METHODS: We conducted a multi-center retrospective study of all women who underwent primary cytoreductive surgery for ovarian cancer (2000-2010). One institution had routinely used perioperative β blockers for patients "at risk" for coronary events. The other institution did not routinely use perioperative β blockers. Demographic, operative, and follow up data were collected. Cox proportional hazards models were used to assess the effect of β blockers on progression-free interval (PFI) as well as overall survival (OS).

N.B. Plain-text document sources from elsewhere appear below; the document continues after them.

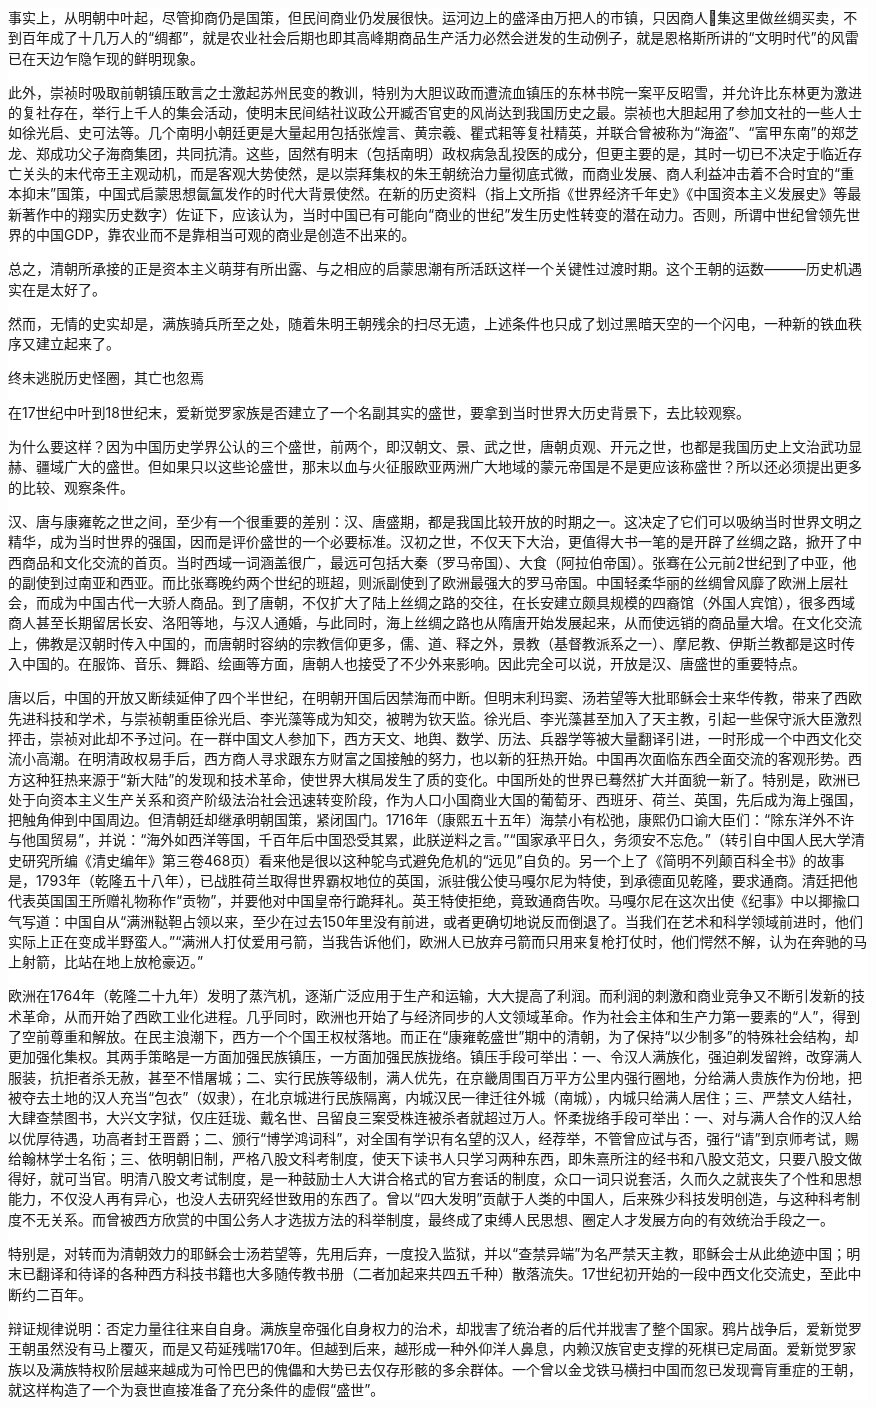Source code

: 
事实上，从明朝中叶起，尽管抑商仍是国策，但民间商业仍发展很快。运河边上的盛泽由万把人的市镇，只因商人集这里做丝绸买卖，不到百年成了十几万人的“绸都”，就是农业社会后期也即其高峰期商品生产活力必然会迸发的生动例子，就是恩格斯所讲的“文明时代”的风雷已在天边乍隐乍现的鲜明现象。


此外，崇祯时吸取前朝镇压敢言之士激起苏州民变的教训，特别为大胆议政而遭流血镇压的东林书院一案平反昭雪，并允许比东林更为激进的复社存在，举行上千人的集会活动，使明末民间结社议政公开臧否官吏的风尚达到我国历史之最。崇祯也大胆起用了参加文社的一些人士如徐光启、史可法等。几个南明小朝廷更是大量起用包括张煌言、黄宗羲、瞿式耜等复社精英，并联合曾被称为“海盗”、“富甲东南”的郑芝龙、郑成功父子海商集团，共同抗清。这些，固然有明末（包括南明）政权病急乱投医的成分，但更主要的是，其时一切已不决定于临近存亡关头的末代帝王主观动机，而是客观大势使然，是以崇拜集权的朱王朝统治力量彻底式微，而商业发展、商人利益冲击着不合时宜的“重本抑末”国策，中国式启蒙思想氤氲发作的时代大背景使然。在新的历史资料（指上文所指《世界经济千年史》《中国资本主义发展史》等最新著作中的翔实历史数字）佐证下，应该认为，当时中国已有可能向“商业的世纪”发生历史性转变的潜在动力。否则，所谓中世纪曾领先世界的中国GDP，靠农业而不是靠相当可观的商业是创造不出来的。

总之，清朝所承接的正是资本主义萌芽有所出露、与之相应的启蒙思潮有所活跃这样一个关键性过渡时期。这个王朝的运数———历史机遇实在是太好了。

然而，无情的史实却是，满族骑兵所至之处，随着朱明王朝残余的扫尽无遗，上述条件也只成了划过黑暗天空的一个闪电，一种新的铁血秩序又建立起来了。

终未逃脱历史怪圈，其亡也忽焉

在17世纪中叶到18世纪末，爱新觉罗家族是否建立了一个名副其实的盛世，要拿到当时世界大历史背景下，去比较观察。


为什么要这样？因为中国历史学界公认的三个盛世，前两个，即汉朝文、景、武之世，唐朝贞观、开元之世，也都是我国历史上文治武功显赫、疆域广大的盛世。但如果只以这些论盛世，那末以血与火征服欧亚两洲广大地域的蒙元帝国是不是更应该称盛世？所以还必须提出更多的比较、观察条件。


汉、唐与康雍乾之世之间，至少有一个很重要的差别：汉、唐盛期，都是我国比较开放的时期之一。这决定了它们可以吸纳当时世界文明之精华，成为当时世界的强国，因而是评价盛世的一个必要标准。汉初之世，不仅天下大治，更值得大书一笔的是开辟了丝绸之路，掀开了中西商品和文化交流的首页。当时西域一词涵盖很广，最远可包括大秦（罗马帝国）、大食（阿拉伯帝国）。张骞在公元前2世纪到了中亚，他的副使到过南亚和西亚。而比张骞晚约两个世纪的班超，则派副使到了欧洲最强大的罗马帝国。中国轻柔华丽的丝绸曾风靡了欧洲上层社会，而成为中国古代一大骄人商品。到了唐朝，不仅扩大了陆上丝绸之路的交往，在长安建立颇具规模的四裔馆（外国人宾馆），很多西域商人甚至长期留居长安、洛阳等地，与汉人通婚，与此同时，海上丝绸之路也从隋唐开始发展起来，从而使远销的商品量大增。在文化交流上，佛教是汉朝时传入中国的，而唐朝时容纳的宗教信仰更多，儒、道、释之外，景教（基督教派系之一）、摩尼教、伊斯兰教都是这时传入中国的。在服饰、音乐、舞蹈、绘画等方面，唐朝人也接受了不少外来影响。因此完全可以说，开放是汉、唐盛世的重要特点。


唐以后，中国的开放又断续延伸了四个半世纪，在明朝开国后因禁海而中断。但明末利玛窦、汤若望等大批耶稣会士来华传教，带来了西欧先进科技和学术，与崇祯朝重臣徐光启、李光藻等成为知交，被聘为钦天监。徐光启、李光藻甚至加入了天主教，引起一些保守派大臣激烈抨击，崇祯对此却不予过问。在一群中国文人参加下，西方天文、地舆、数学、历法、兵器学等被大量翻译引进，一时形成一个中西文化交流小高潮。在明清政权易手后，西方商人寻求跟东方财富之国接触的努力，也以新的狂热开始。中国再次面临东西全面交流的客观形势。西方这种狂热来源于“新大陆”的发现和技术革命，使世界大棋局发生了质的变化。中国所处的世界已蓦然扩大并面貌一新了。特别是，欧洲已处于向资本主义生产关系和资产阶级法治社会迅速转变阶段，作为人口小国商业大国的葡萄牙、西班牙、荷兰、英国，先后成为海上强国，把触角伸到中国周边。但清朝廷却继承明朝国策，紧闭国门。1716年（康熙五十五年）海禁小有松弛，康熙仍口谕大臣们：“除东洋外不许与他国贸易”，并说：“海外如西洋等国，千百年后中国恐受其累，此朕逆料之言。”“国家承平日久，务须安不忘危。”（转引自中国人民大学清史研究所编《清史编年》第三卷468页）看来他是很以这种鸵鸟式避免危机的“远见”自负的。另一个上了《简明不列颠百科全书》的故事是，1793年（乾隆五十八年），已战胜荷兰取得世界霸权地位的英国，派驻俄公使马嘎尔尼为特使，到承德面见乾隆，要求通商。清廷把他代表英国国王所赠礼物称作“贡物”，并要他对中国皇帝行跪拜礼。英王特使拒绝，竟致通商告吹。马嘎尔尼在这次出使《纪事》中以揶揄口气写道：中国自从“满洲鞑靼占领以来，至少在过去150年里没有前进，或者更确切地说反而倒退了。当我们在艺术和科学领域前进时，他们实际上正在变成半野蛮人。”“满洲人打仗爱用弓箭，当我告诉他们，欧洲人已放弃弓箭而只用来复枪打仗时，他们愕然不解，认为在奔驰的马上射箭，比站在地上放枪豪迈。”


欧洲在1764年（乾隆二十九年）发明了蒸汽机，逐渐广泛应用于生产和运输，大大提高了利润。而利润的刺激和商业竞争又不断引发新的技术革命，从而开始了西欧工业化进程。几乎同时，欧洲也开始了与经济同步的人文领域革命。作为社会主体和生产力第一要素的“人”，得到了空前尊重和解放。在民主浪潮下，西方一个个国王权杖落地。而正在“康雍乾盛世”期中的清朝，为了保持“以少制多”的特殊社会结构，却更加强化集权。其两手策略是一方面加强民族镇压，一方面加强民族拢络。镇压手段可举出：一、令汉人满族化，强迫剃发留辫，改穿满人服装，抗拒者杀无赦，甚至不惜屠城；二、实行民族等级制，满人优先，在京畿周围百万平方公里内强行圈地，分给满人贵族作为份地，把被夺去土地的汉人充当“包衣”（奴隶），在北京城进行民族隔离，内城汉民一律迁往外城（南城），内城只给满人居住；三、严禁文人结社，大肆查禁图书，大兴文字狱，仅庄廷珑、戴名世、吕留良三案受株连被杀者就超过万人。怀柔拢络手段可举出：一、对与满人合作的汉人给以优厚待遇，功高者封王晋爵；二、颁行“博学鸿词科”，对全国有学识有名望的汉人，经荐举，不管曾应试与否，强行“请”到京师考试，赐给翰林学士名衔；三、依明朝旧制，严格八股文科考制度，使天下读书人只学习两种东西，即朱熹所注的经书和八股文范文，只要八股文做得好，就可当官。明清八股文考试制度，是一种鼓励士人大讲合格式的官方套话的制度，众口一词只说套活，久而久之就丧失了个性和思想能力，不仅没人再有异心，也没人去研究经世致用的东西了。曾以“四大发明”贡献于人类的中国人，后来殊少科技发明创造，与这种科考制度不无关系。而曾被西方欣赏的中国公务人才选拔方法的科举制度，最终成了束缚人民思想、圈定人才发展方向的有效统治手段之一。


特别是，对转而为清朝效力的耶稣会士汤若望等，先用后弃，一度投入监狱，并以“查禁异端”为名严禁天主教，耶稣会士从此绝迹中国；明末已翻译和待译的各种西方科技书籍也大多随传教书册（二者加起来共四五千种）散落流失。17世纪初开始的一段中西文化交流史，至此中断约二百年。


辩证规律说明：否定力量往往来自自身。满族皇帝强化自身权力的治术，却戕害了统治者的后代并戕害了整个国家。鸦片战争后，爱新觉罗王朝虽然没有马上覆灭，而是又苟延残喘170年。但越到后来，越形成一种外仰洋人鼻息，内赖汉族官吏支撑的死棋已定局面。爱新觉罗家族以及满族特权阶层越来越成为可怜巴巴的傀儡和大势已去仅存形骸的多余群体。一个曾以金戈铁马横扫中国而忽已发现膏肓重症的王朝，就这样构造了一个为衰世直接准备了充分条件的虚假“盛世”。
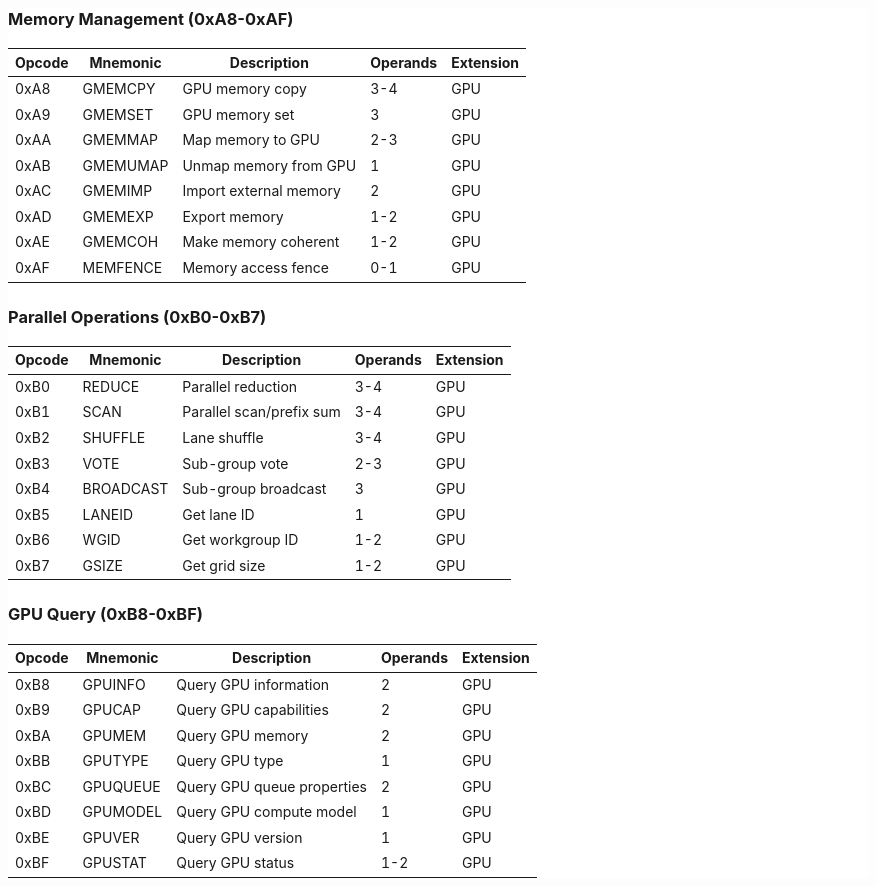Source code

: ### Memory Management (0xA8-0xAF)

| Opcode | Mnemonic | Description | Operands | Extension |
|--------|----------|-------------|----------|-----------|
| 0xA8   | GMEMCPY  | GPU memory copy | 3-4 | GPU |
| 0xA9   | GMEMSET  | GPU memory set | 3 | GPU |
| 0xAA   | GMEMMAP  | Map memory to GPU | 2-3 | GPU |
| 0xAB   | GMEMUMAP | Unmap memory from GPU | 1 | GPU |
| 0xAC   | GMEMIMP  | Import external memory | 2 | GPU |
| 0xAD   | GMEMEXP  | Export memory | 1-2 | GPU |
| 0xAE   | GMEMCOH  | Make memory coherent | 1-2 | GPU |
| 0xAF   | MEMFENCE | Memory access fence | 0-1 | GPU |

### Parallel Operations (0xB0-0xB7)

| Opcode | Mnemonic | Description | Operands | Extension |
|--------|----------|-------------|----------|-----------|
| 0xB0   | REDUCE   | Parallel reduction | 3-4 | GPU |
| 0xB1   | SCAN     | Parallel scan/prefix sum | 3-4 | GPU |
| 0xB2   | SHUFFLE  | Lane shuffle | 3-4 | GPU |
| 0xB3   | VOTE     | Sub-group vote | 2-3 | GPU |
| 0xB4   | BROADCAST| Sub-group broadcast | 3 | GPU |
| 0xB5   | LANEID   | Get lane ID | 1 | GPU |
| 0xB6   | WGID     | Get workgroup ID | 1-2 | GPU |
| 0xB7   | GSIZE    | Get grid size | 1-2 | GPU |

### GPU Query (0xB8-0xBF)

| Opcode | Mnemonic | Description | Operands | Extension |
|--------|----------|-------------|----------|-----------|
| 0xB8   | GPUINFO  | Query GPU information | 2 | GPU |
| 0xB9   | GPUCAP   | Query GPU capabilities | 2 | GPU |
| 0xBA   | GPUMEM   | Query GPU memory | 2 | GPU |
| 0xBB   | GPUTYPE  | Query GPU type | 1 | GPU |
| 0xBC   | GPUQUEUE | Query GPU queue properties | 2 | GPU |
| 0xBD   | GPUMODEL | Query GPU compute model | 1 | GPU |
| 0xBE   | GPUVER   | Query GPU version | 1 | GPU |
| 0xBF   | GPUSTAT  | Query GPU status | 1-2 | GPU |
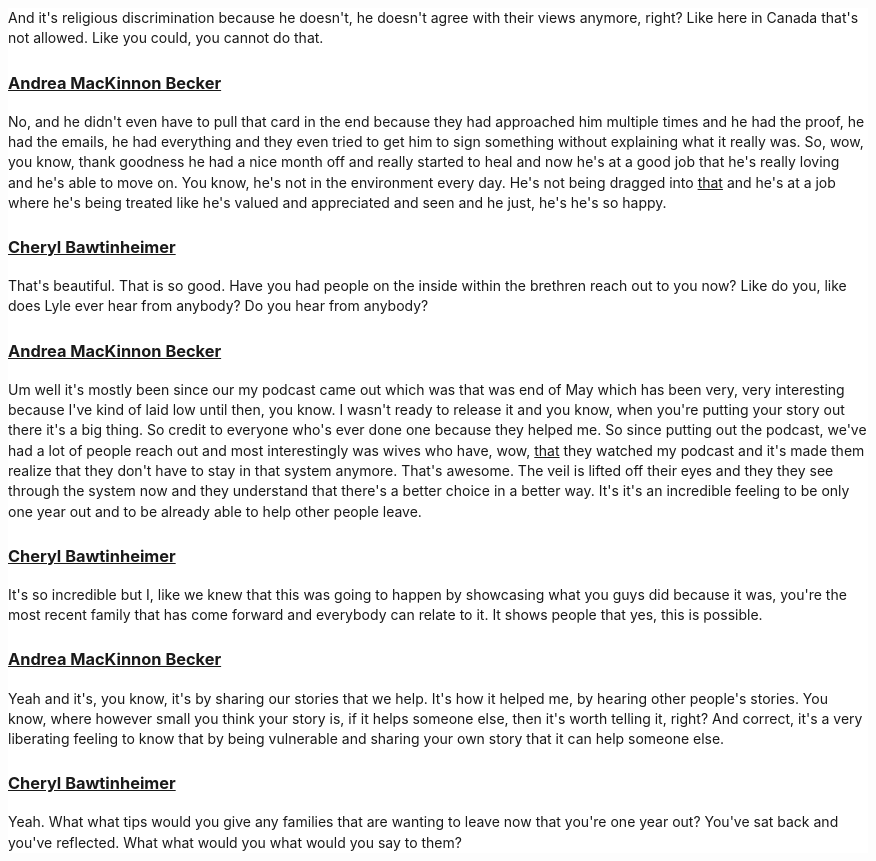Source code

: And it's religious discrimination because he doesn't, he doesn't agree with their views anymore, right? Like here in Canada that's not allowed. Like you could, you cannot do that.

### [**Andrea MacKinnon Becker**](https://www.youtube.com/watch?v=b8sD1UcJPPA&t=3933s)

No, and he didn't even have to pull that card in the end because they had approached him multiple times and he had the proof, he had the emails, he had everything and they even tried to get him to sign something without explaining what it really was. So, wow, you know, thank goodness he had a nice month off and really started to heal and now he's at a good job that he's really loving and he's able to move on. You know, he's not in the environment every day. He's not being dragged into [that](https://www.youtube.com/watch?v=b8sD1UcJPPA&t=3963s) and he's at a job where he's being treated like he's valued and appreciated and seen and he just, he's he's so happy.

### [**Cheryl Bawtinheimer**](https://www.youtube.com/watch?v=b8sD1UcJPPA&t=3972s)

That's beautiful. That is so good. Have you had people on the inside within the brethren reach out to you now? Like do you, like does Lyle ever hear from anybody? Do you hear from anybody?

### [**Andrea MacKinnon Becker**](https://www.youtube.com/watch?v=b8sD1UcJPPA&t=3983s)

Um well it's mostly been since our my podcast came out which was that was end of May which has been very, very interesting because I've kind of laid low until then, you know. I wasn't ready to release it and you know, when you're putting your story out there it's a big thing. So credit to everyone who's ever done one because they helped me. So since putting out the podcast, we've had a lot of people reach out and most interestingly was wives who have, wow, [that](https://www.youtube.com/watch?v=b8sD1UcJPPA&t=4013s) they watched my podcast and it's made them realize that they don't have to stay in that system anymore. That's awesome. The veil is lifted off their eyes and they they see through the system now and they understand that there's a better choice in a better way. It's it's an incredible feeling to be only one year out and to be already able to help other people leave.

### [**Cheryl Bawtinheimer**](https://www.youtube.com/watch?v=b8sD1UcJPPA&t=4040s)

It's so incredible but I, like we knew that this was going to happen by showcasing what you guys did because it was, you're the most recent family that has come forward and everybody can relate to it. It shows people that yes, this is possible.

### [**Andrea MacKinnon Becker**](https://www.youtube.com/watch?v=b8sD1UcJPPA&t=4060s)

Yeah and it's, you know, it's by sharing our stories that we help. It's how it helped me, by hearing other people's stories. You know, where however small you think your story is, if it helps someone else, then it's worth telling it, right? And correct, it's a very liberating feeling to know that by being vulnerable and sharing your own story that it can help someone else.

### [**Cheryl Bawtinheimer**](https://www.youtube.com/watch?v=b8sD1UcJPPA&t=4082s)

Yeah. What what tips would you give any families that are wanting to leave now that you're one year out? You've sat back and you've reflected. What what would you what would you say to them?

RESULTS: Out of 185 eligible patients, 70 received β blockers and 115 underwent cytoreductive surgery without perioperative β blockers. Both groups were similar in demographics. A history of hypertension was present more often in the β blocker group compared to the group that did not receive β blockers (22% and 6%, p=0.002). PFI in β blocker group was greater at 18.2 vs. 15.8months (p=0.66). The OS in the β blocker group was significantly higher at 44.2 vs. 39.3months (p=0.01). In multivariate analysis, perioperative β blocker use was associated with significant improvement in OS (HR 0.68 (0.46-0.99); p=0.046).
CONCLUSION: Our study showed an association between perioperative β blocker use and longer overall survival in patients undergoing primary ovarian cancer cytoreductive surgery. A prospective randomized clinical trial in this population would further validate these results.